1.2.3.3. Semantic analyses
The first two analysis phases of compilation only concern the textual structure of the source. They do not concern the meaning of the program, i.e. its semantics. Source texts that pass the syntactic analysis phase do not always have meaning. The phrase “the sea eats a derivable rabbit” is grammatically correct, but is evidently nonsense.
The best-known semantic analysis is the typing analysis, which prohibits the combination of elements that are incompatible in nature. Thus, in the previous phase, “derivable” could be applicable to a function, but certainly not to a “rabbit”.
Semantic analyses do not reduce to a form of typing analysis but they all interpret the constructs of a program according to the semantics of the chosen language. Semantic analyses may be used to eliminate programs, which leads to execution errors. They may also apply some transformations to program code in order to get an executable file (dependency analysis, closure elimination, etc.).
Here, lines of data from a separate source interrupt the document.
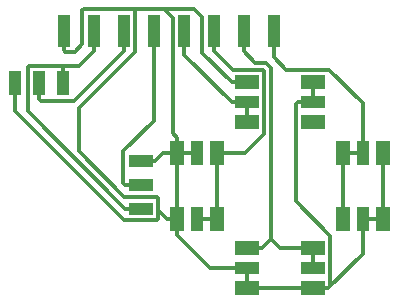
<source format=gtl>
G04 #@! TF.GenerationSoftware,KiCad,Pcbnew,(5.1.5-0-10_14)*
G04 #@! TF.CreationDate,2019-12-11T22:46:01+09:00*
G04 #@! TF.ProjectId,RPiWD_Controller,52506957-445f-4436-9f6e-74726f6c6c65,rev?*
G04 #@! TF.SameCoordinates,Original*
G04 #@! TF.FileFunction,Copper,L1,Top*
G04 #@! TF.FilePolarity,Positive*
%FSLAX46Y46*%
G04 Gerber Fmt 4.6, Leading zero omitted, Abs format (unit mm)*
G04 Created by KiCad (PCBNEW (5.1.5-0-10_14)) date 2019-12-11 22:46:01*
%MOMM*%
%LPD*%
G04 APERTURE LIST*
%ADD10R,1.000000X2.800000*%
%ADD11R,2.000000X1.000000*%
%ADD12R,1.000000X2.000000*%
%ADD13R,1.200000X2.000000*%
%ADD14R,2.000000X1.200000*%
%ADD15C,0.304800*%
G04 APERTURE END LIST*
D10*
X146335000Y-55850000D03*
X143795000Y-55850000D03*
X141275000Y-55850000D03*
X138715000Y-55850000D03*
X136175000Y-55850000D03*
X133635000Y-55850000D03*
X131095000Y-55850000D03*
X148875000Y-55850000D03*
D11*
X137600000Y-66900000D03*
X137600000Y-68900000D03*
X137600000Y-70900000D03*
D12*
X127000000Y-60300000D03*
X129000000Y-60300000D03*
X131000000Y-60300000D03*
D13*
X158100000Y-71800000D03*
X154700000Y-71800000D03*
X158100000Y-66200000D03*
X154700000Y-66200000D03*
D12*
X156400000Y-66200000D03*
X156400000Y-71800000D03*
D14*
X146600000Y-77600000D03*
X146600000Y-74200000D03*
X152200000Y-77600000D03*
X152200000Y-74200000D03*
D11*
X152200000Y-75900000D03*
X146600000Y-75900000D03*
D13*
X140700000Y-66200000D03*
X144100000Y-66200000D03*
X140700000Y-71800000D03*
X144100000Y-71800000D03*
D12*
X142400000Y-71800000D03*
X142400000Y-66200000D03*
D14*
X152200000Y-60200000D03*
X152200000Y-63600000D03*
X146600000Y-60200000D03*
X146600000Y-63600000D03*
D11*
X146600000Y-61900000D03*
X152200000Y-61900000D03*
D15*
X148875000Y-55850000D02*
X148875000Y-56750000D01*
X156400000Y-66200000D02*
X154700000Y-66200000D01*
X154700000Y-66200000D02*
X154700000Y-71800000D01*
X148875000Y-57554800D02*
X148900000Y-57579800D01*
X148875000Y-55850000D02*
X148875000Y-57554800D01*
X156400000Y-61977038D02*
X156400000Y-64895200D01*
X153565761Y-59142799D02*
X156400000Y-61977038D01*
X156400000Y-64895200D02*
X156400000Y-66200000D01*
X149942799Y-59142799D02*
X153565761Y-59142799D01*
X148875000Y-58075000D02*
X149942799Y-59142799D01*
X148875000Y-57554800D02*
X148875000Y-58075000D01*
X127000000Y-61604800D02*
X127000000Y-60300000D01*
X127000000Y-62622962D02*
X127000000Y-61604800D01*
X136234239Y-71857201D02*
X127000000Y-62622962D01*
X139057201Y-71765761D02*
X138965761Y-71857201D01*
X139057201Y-70034239D02*
X139057201Y-71765761D01*
X138965761Y-69942799D02*
X139057201Y-70034239D01*
X136234239Y-69942799D02*
X138965761Y-69942799D01*
X132352871Y-66061431D02*
X136234239Y-69942799D01*
X138965761Y-71857201D02*
X136234239Y-71857201D01*
X132352871Y-62395091D02*
X132352871Y-66061431D01*
X137132201Y-54084239D02*
X137132201Y-57615761D01*
X137040761Y-53992799D02*
X137132201Y-54084239D01*
X137132201Y-57615761D02*
X132352871Y-62395091D01*
X132769239Y-53992799D02*
X137040761Y-53992799D01*
X131095000Y-55850000D02*
X131095000Y-55667038D01*
X145295200Y-60200000D02*
X146600000Y-60200000D01*
X142837799Y-54689837D02*
X142837799Y-57742599D01*
X142837799Y-57742599D02*
X145295200Y-60200000D01*
X142140761Y-53992799D02*
X142837799Y-54689837D01*
X140317799Y-64512999D02*
X140700000Y-64895200D01*
X139580761Y-53992799D02*
X140317799Y-54729837D01*
X137207201Y-53992799D02*
X139580761Y-53992799D01*
X140317799Y-54729837D02*
X140317799Y-64512999D01*
X137040761Y-53992799D02*
X137207201Y-53992799D01*
X140700000Y-64895200D02*
X140700000Y-66200000D01*
X137207201Y-53992799D02*
X142140761Y-53992799D01*
X142400000Y-66200000D02*
X140700000Y-66200000D01*
X137600000Y-66900000D02*
X138800000Y-66900000D01*
X139500000Y-66200000D02*
X140700000Y-66200000D01*
X138800000Y-66900000D02*
X139500000Y-66200000D01*
X140700000Y-66200000D02*
X140700000Y-71800000D01*
X139057201Y-71062001D02*
X139057201Y-70900000D01*
X139795200Y-71800000D02*
X139057201Y-71062001D01*
X140700000Y-71800000D02*
X139795200Y-71800000D01*
X145295200Y-75900000D02*
X146600000Y-75900000D01*
X143495200Y-75900000D02*
X145295200Y-75900000D01*
X140700000Y-73104800D02*
X143495200Y-75900000D01*
X140700000Y-71800000D02*
X140700000Y-73104800D01*
X146600000Y-75900000D02*
X146600000Y-77600000D01*
X146600000Y-77600000D02*
X152200000Y-77600000D01*
X156400000Y-73104800D02*
X156400000Y-71800000D01*
X156400000Y-74704800D02*
X156400000Y-73104800D01*
X153504800Y-77600000D02*
X156400000Y-74704800D01*
X156400000Y-71800000D02*
X158100000Y-71800000D01*
X158100000Y-71800000D02*
X158100000Y-66200000D01*
X150742799Y-70265761D02*
X150742799Y-62052401D01*
X153657201Y-73180163D02*
X150742799Y-70265761D01*
X153657201Y-77447599D02*
X153657201Y-73180163D01*
X150742799Y-62052401D02*
X150895200Y-61900000D01*
X153504800Y-77600000D02*
X153657201Y-77447599D01*
X150895200Y-61900000D02*
X152200000Y-61900000D01*
X152200000Y-77600000D02*
X153504800Y-77600000D01*
X152200000Y-61900000D02*
X152200000Y-60200000D01*
X131095000Y-55850000D02*
X131095000Y-57500000D01*
X131095000Y-57500000D02*
X131202200Y-57607200D01*
X131202200Y-57607200D02*
X132054600Y-57607200D01*
X132677799Y-54084239D02*
X132769239Y-53992799D01*
X132677799Y-56984001D02*
X132677799Y-54084239D01*
X132054600Y-57607200D02*
X132677799Y-56984001D01*
X128042799Y-62647599D02*
X136295200Y-70900000D01*
X128042799Y-58934239D02*
X128042799Y-62647599D01*
X128134239Y-58842799D02*
X128042799Y-58934239D01*
X132347001Y-58842799D02*
X128134239Y-58842799D01*
X136295200Y-70900000D02*
X137600000Y-70900000D01*
X133635000Y-57554800D02*
X132347001Y-58842799D01*
X133635000Y-55850000D02*
X133635000Y-57554800D01*
X131152401Y-58842799D02*
X132347001Y-58842799D01*
X131000000Y-58995200D02*
X131152401Y-58842799D01*
X131000000Y-60300000D02*
X131000000Y-58995200D01*
X130847599Y-58842799D02*
X128300000Y-58842799D01*
X131000000Y-58995200D02*
X130847599Y-58842799D01*
X129152401Y-61757201D02*
X129000000Y-61604800D01*
X131972599Y-61757201D02*
X129152401Y-61757201D01*
X136175000Y-57554800D02*
X131972599Y-61757201D01*
X129000000Y-61604800D02*
X129000000Y-60300000D01*
X136175000Y-55850000D02*
X136175000Y-57554800D01*
X136295200Y-68900000D02*
X137600000Y-68900000D01*
X136142799Y-68747599D02*
X136295200Y-68900000D01*
X136142799Y-66034239D02*
X136142799Y-68747599D01*
X138715000Y-63462038D02*
X136142799Y-66034239D01*
X138715000Y-55850000D02*
X138715000Y-63462038D01*
X141275000Y-57879800D02*
X145295200Y-61900000D01*
X145295200Y-61900000D02*
X146600000Y-61900000D01*
X141275000Y-55850000D02*
X141275000Y-57879800D01*
X146600000Y-61900000D02*
X146600000Y-63600000D01*
X145004800Y-66200000D02*
X144100000Y-66200000D01*
X148057201Y-64565761D02*
X146422962Y-66200000D01*
X148057201Y-59234239D02*
X148057201Y-64565761D01*
X146422962Y-66200000D02*
X145004800Y-66200000D01*
X147965761Y-59142799D02*
X148057201Y-59234239D01*
X143795000Y-57554800D02*
X145382999Y-59142799D01*
X145382999Y-59142799D02*
X147965761Y-59142799D01*
X143795000Y-55850000D02*
X143795000Y-57554800D01*
X144100000Y-66200000D02*
X144100000Y-71800000D01*
X144100000Y-71800000D02*
X142400000Y-71800000D01*
X148666810Y-73437990D02*
X147904800Y-74200000D01*
X147904800Y-74200000D02*
X146600000Y-74200000D01*
X148666810Y-58981730D02*
X148666810Y-73437990D01*
X146335000Y-55850000D02*
X146335000Y-56649920D01*
X149428820Y-74200000D02*
X148666810Y-73437990D01*
X152200000Y-74200000D02*
X149428820Y-74200000D01*
X152200000Y-75900000D02*
X152200000Y-74200000D01*
X147313389Y-58533189D02*
X148218269Y-58533189D01*
X148218269Y-58533189D02*
X148666810Y-58981730D01*
X146335000Y-57554800D02*
X147313389Y-58533189D01*
X146335000Y-55850000D02*
X146335000Y-57554800D01*
M02*

</source>
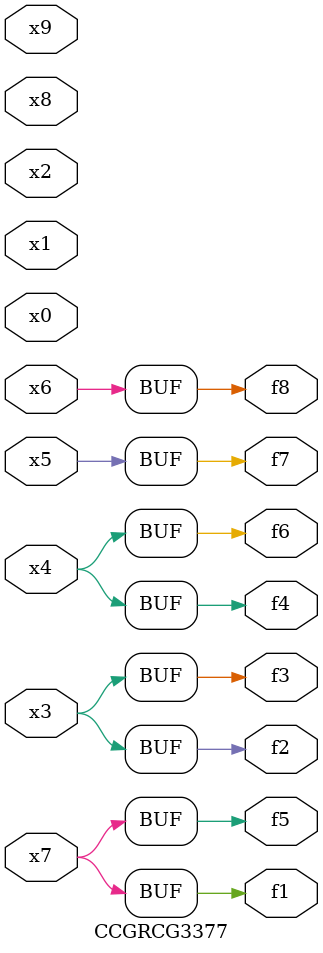
<source format=v>
module CCGRCG3377(
	input x0, x1, x2, x3, x4, x5, x6, x7, x8, x9,
	output f1, f2, f3, f4, f5, f6, f7, f8
);
	assign f1 = x7;
	assign f2 = x3;
	assign f3 = x3;
	assign f4 = x4;
	assign f5 = x7;
	assign f6 = x4;
	assign f7 = x5;
	assign f8 = x6;
endmodule

</source>
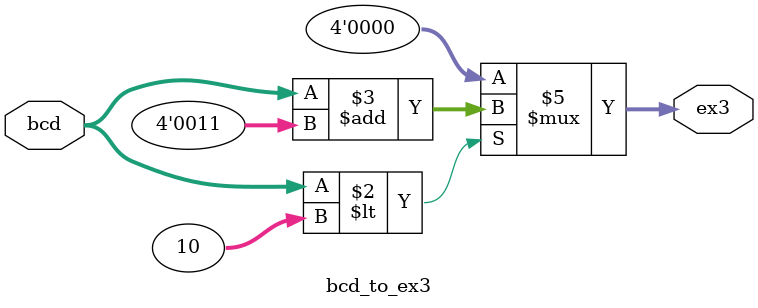
<source format=v>
`timescale 1ns / 1ps

module bcd_to_ex3(
    input [3:0] bcd,
    output reg [3:0] ex3
    );
    
    always @(*)
    begin
    if(bcd<10) begin 
        ex3=bcd + 4'b0011;
        end
    else begin 
        ex3=0;              //out of range
        end
    end
    
endmodule

</source>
These semantic analyses may be carried out during subsequent passes of source code processing, even after the code generation phase described in the following section.
1.2.3.4. Code interpretation/generation
Once the abstract syntax tree (or a derived tree) has been created, there are two options. Either the tree may be executed directly via an interpreter, which is a program supplied by the programming language, or the AST is used to generate object code files, with the aim of creating an executable file that can be run independently. Let us first focus on the second approach. The interpretation mechanism will be discussed later.
Compilation uses the AST generated from the source file to produce a sequence of instructions to be executed either by the CPU or by a virtual machine (VM). The compilation is correct if the execution of this sequence of instructions gives a result, which conforms to the program’s semantics.
Optimization phases may take place during or after object code generation, with the aim of improving its compactness or its execution speed. Modern compilers implement a range of optimizations, which study lies outside the scope of this book. Certain optimizations are “universal”, while others may be specific to the CPU for which the code is generated.